* **WORK INSTRUCTIONS**:
Transcribe each record exactly, but omit pictures.

Page layout parsing data:
----------

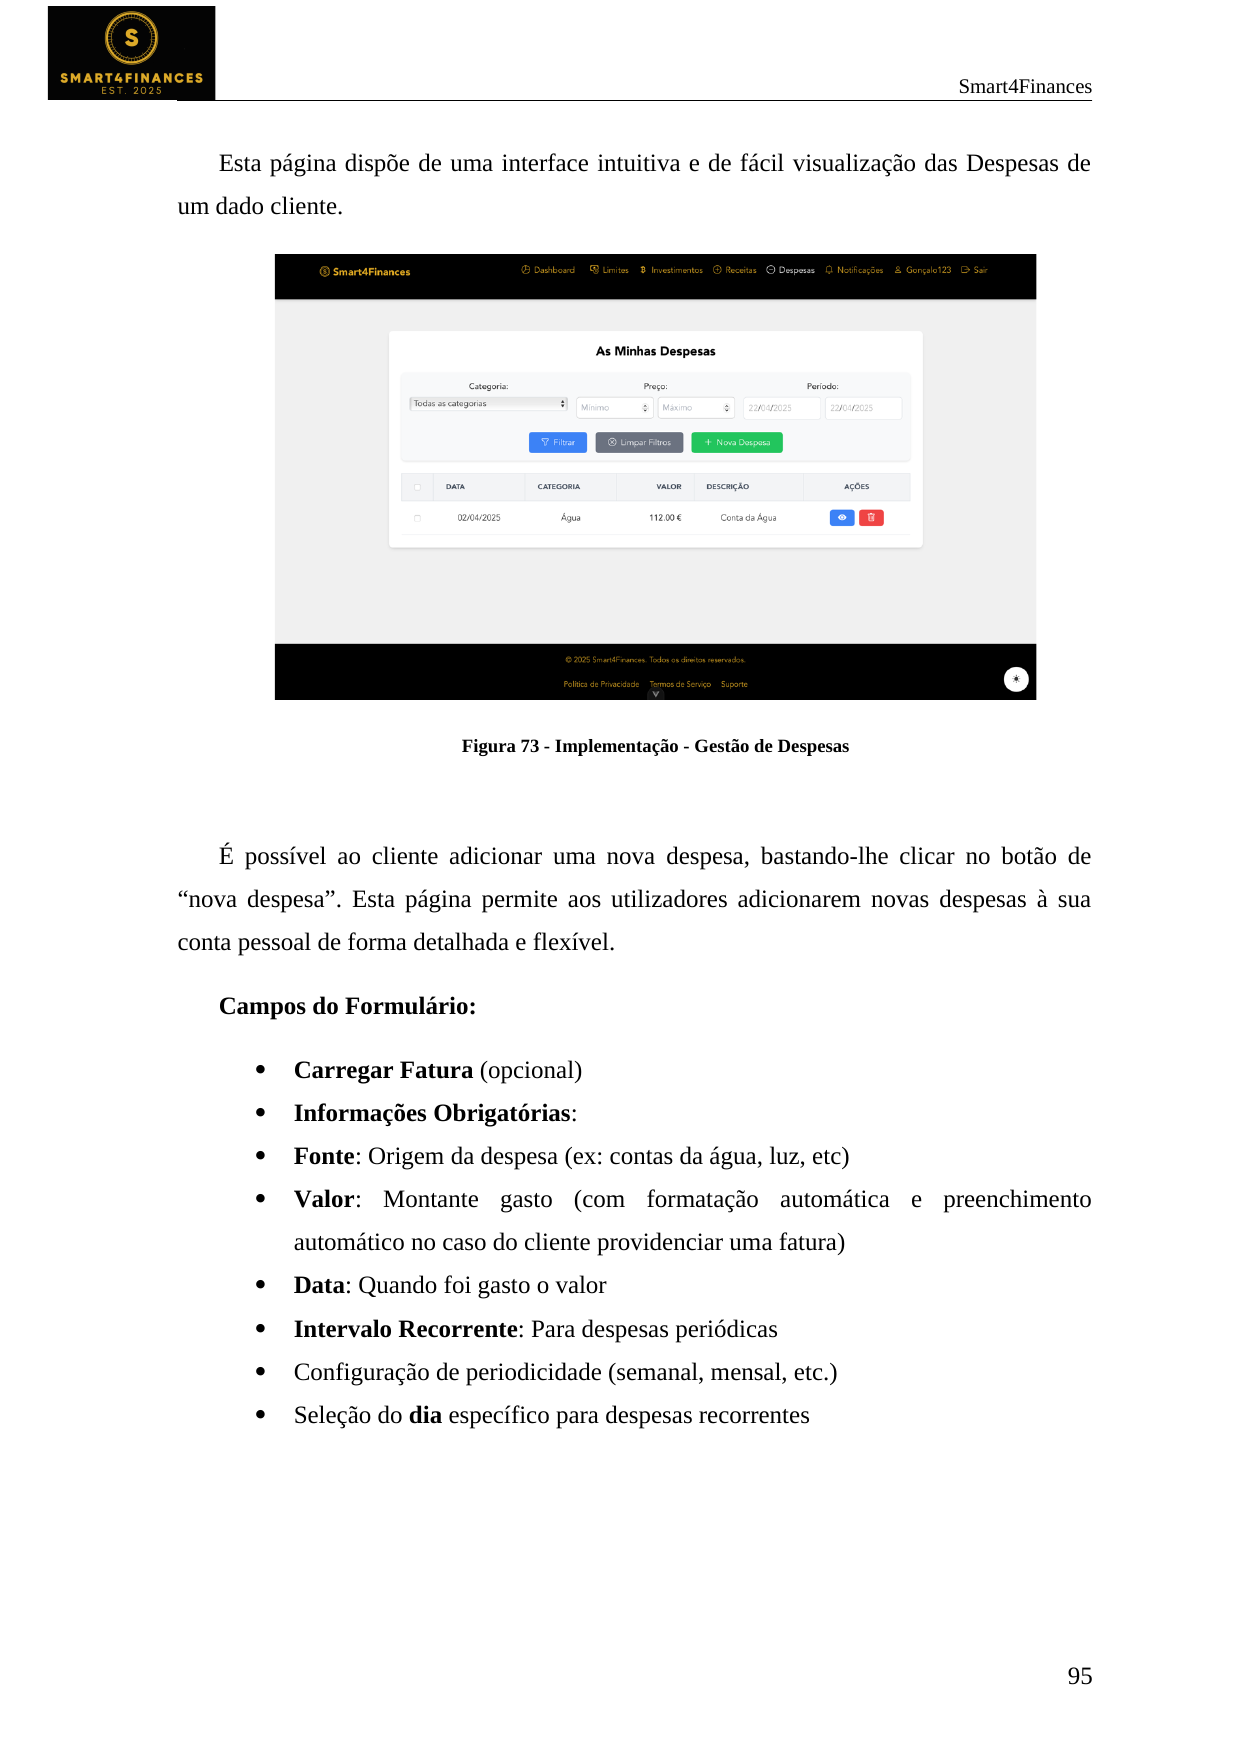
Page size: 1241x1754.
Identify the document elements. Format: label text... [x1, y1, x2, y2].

picture [274, 254, 1037, 700]
picture [47, 6, 216, 100]
list Intervalo Recorrente: Para despesas periódicas [256, 1314, 1092, 1342]
list Carregar Fatura (opcional) [256, 1055, 1092, 1084]
text Esta página dispõe de uma interface intuitiva e de fácil visualização das Despesas de um dado cliente. [177, 148, 1092, 219]
text Figura 73 - Implementação - Gestão de Despesas [177, 734, 1092, 756]
list Configuração de periodicidade (semanal, mensal, etc.) [256, 1357, 1092, 1386]
list Valor: Montante gasto (com formatação automática e preenchimento automático no caso do cliente providenciar uma fatura) [256, 1184, 1092, 1256]
text Campos do Formulário: [177, 991, 1092, 1020]
list Informações Obrigatórias: [256, 1098, 1092, 1127]
list Fonte: Origem da despesa (ex: contas da água, luz, etc) [256, 1141, 1092, 1170]
list Data: Quando foi gasto o valor [256, 1271, 1092, 1299]
list Seleção do dia específico para despesas recorrentes [256, 1400, 1092, 1429]
text É possível ao cliente adicionar uma nova despesa, bastando-lhe clicar no botão de “nova despesa”. Esta página permite aos utilizadores adicionarem novas despesas à sua conta pessoal de forma detalhada e flexível. [177, 841, 1092, 956]
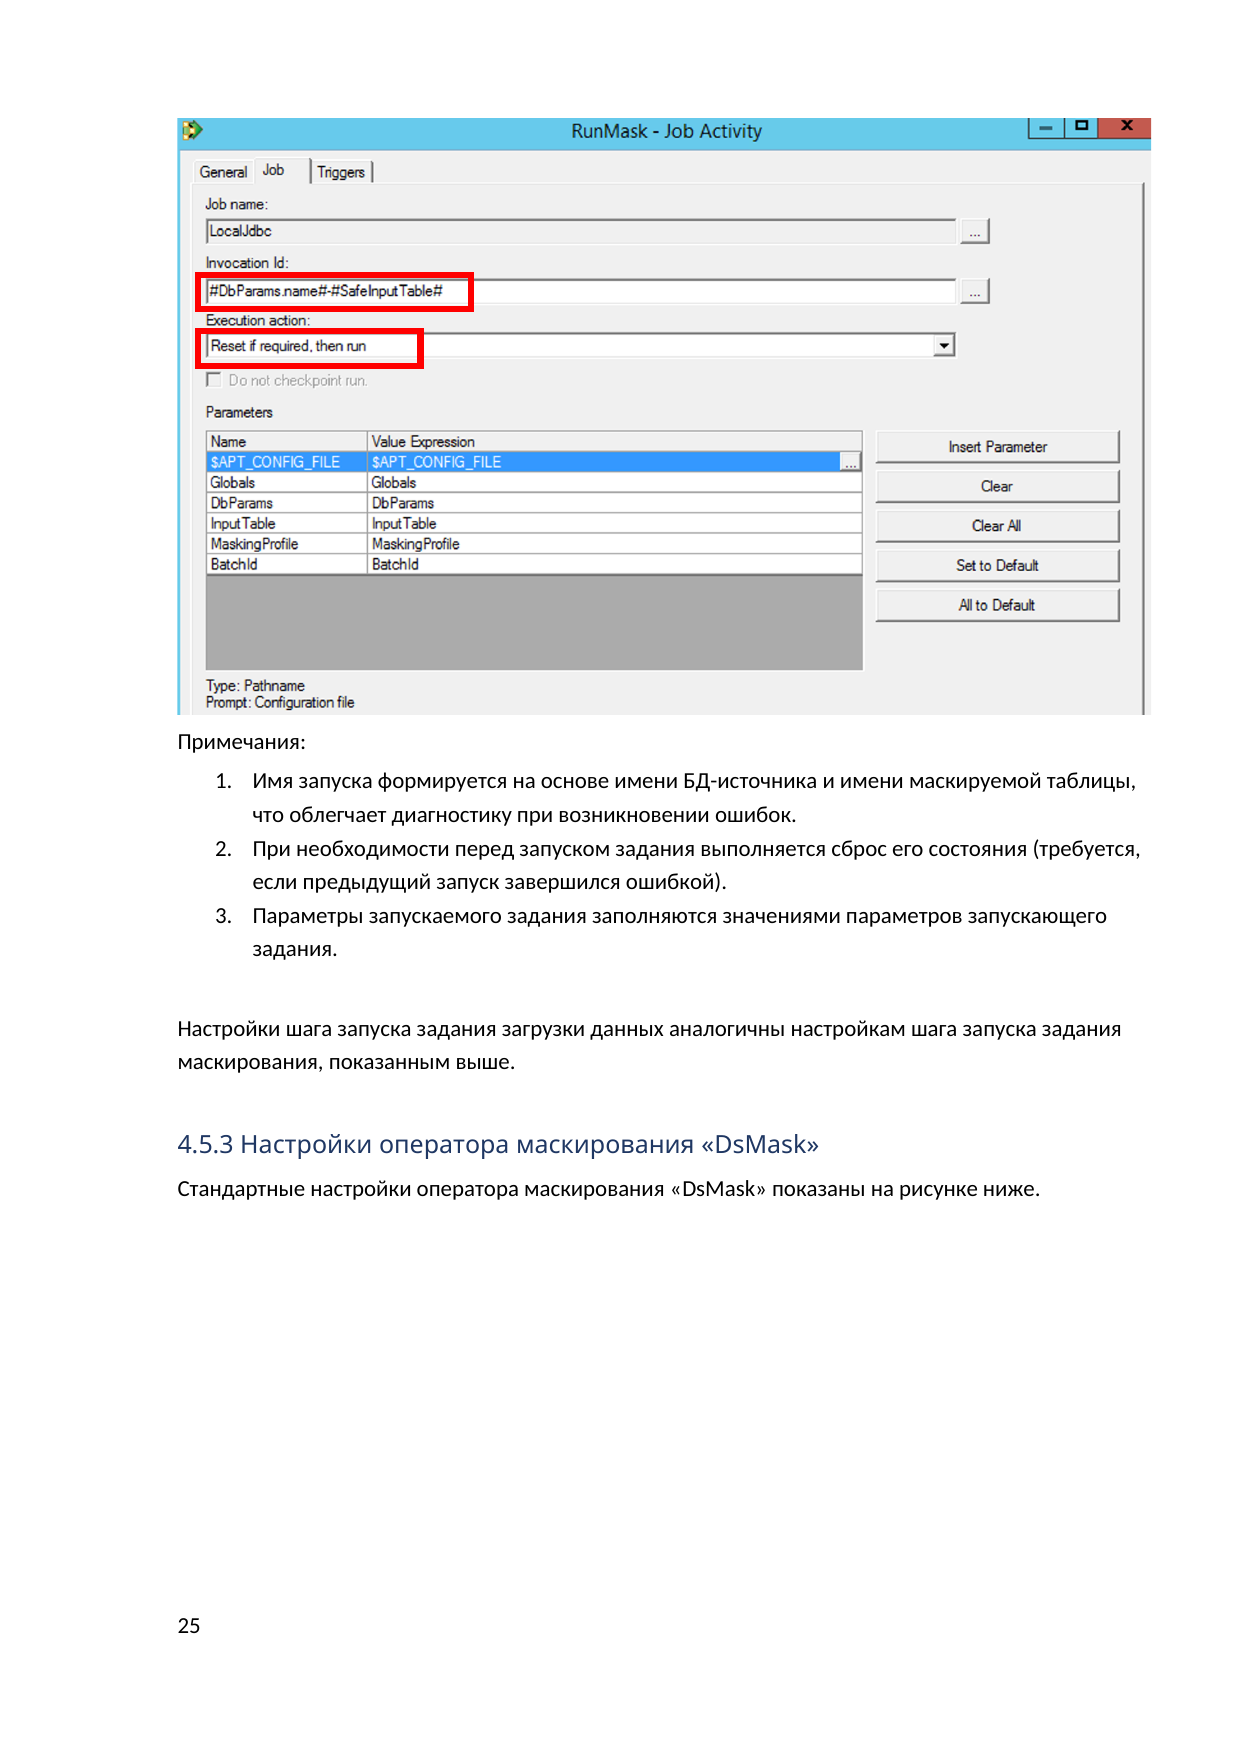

----------

* **RESPONSE TO THIS TASK**:
Page size: 1241x1754.
Identify the document elements. Format: label text... [x1, y1, x2, y2].

picture [274, 254, 1037, 700]
picture [47, 6, 216, 100]
list Intervalo Recorrente: Para despesas periódicas [256, 1314, 1092, 1342]
list Carregar Fatura (opcional) [256, 1055, 1092, 1084]
text Esta página dispõe de uma interface intuitiva e de fácil visualização das Despesas de um dado cliente. [177, 148, 1092, 219]
text Figura 73 - Implementação - Gestão de Despesas [177, 734, 1092, 756]
list Configuração de periodicidade (semanal, mensal, etc.) [256, 1357, 1092, 1386]
list Valor: Montante gasto (com formatação automática e preenchimento automático no caso do cliente providenciar uma fatura) [256, 1184, 1092, 1256]
text Campos do Formulário: [177, 991, 1092, 1020]
list Informações Obrigatórias: [256, 1098, 1092, 1127]
list Fonte: Origem da despesa (ex: contas da água, luz, etc) [256, 1141, 1092, 1170]
list Data: Quando foi gasto o valor [256, 1271, 1092, 1299]
list Seleção do dia específico para despesas recorrentes [256, 1400, 1092, 1429]
text É possível ao cliente adicionar uma nova despesa, bastando-lhe clicar no botão de “nova despesa”. Esta página permite aos utilizadores adicionarem novas despesas à sua conta pessoal de forma detalhada e flexível. [177, 841, 1092, 956]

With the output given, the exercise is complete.